What you will do. Lines before the one holding "f_number: 2.2" are not wanted. Please copy that line and everything after it to the end of the records, exactly, skipping pictures.
◇ ◇ ◇ ◇ ◇ ◇ ◇
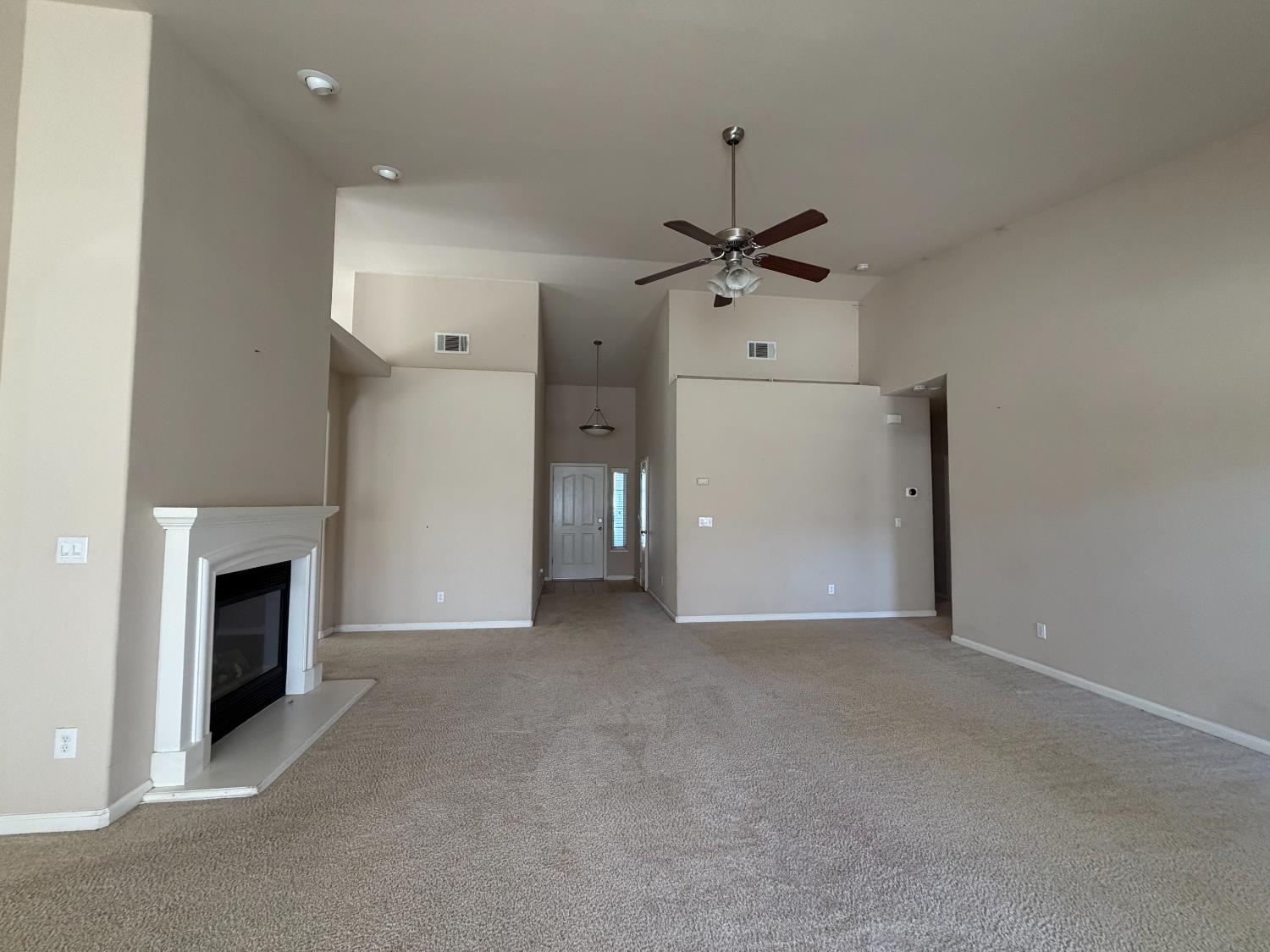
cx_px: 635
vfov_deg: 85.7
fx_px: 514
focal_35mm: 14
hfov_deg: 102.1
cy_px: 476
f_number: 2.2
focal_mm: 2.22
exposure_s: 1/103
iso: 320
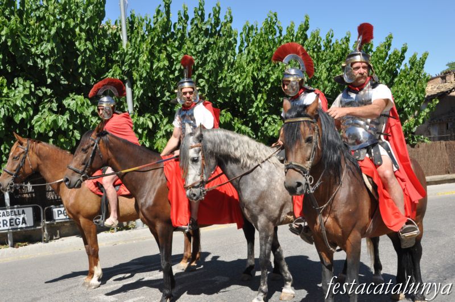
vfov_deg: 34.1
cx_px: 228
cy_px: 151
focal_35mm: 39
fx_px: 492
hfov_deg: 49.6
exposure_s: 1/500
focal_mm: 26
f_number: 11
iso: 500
◇ ◇ ◇ ◇ ◇ ◇ ◇
Result.
f_number: 2.2
focal_mm: 2.22
exposure_s: 1/103
iso: 320
vfov_deg: 34.1
cx_px: 228
cy_px: 151
focal_35mm: 39
fx_px: 492
hfov_deg: 49.6
exposure_s: 1/500
focal_mm: 26
f_number: 11
iso: 500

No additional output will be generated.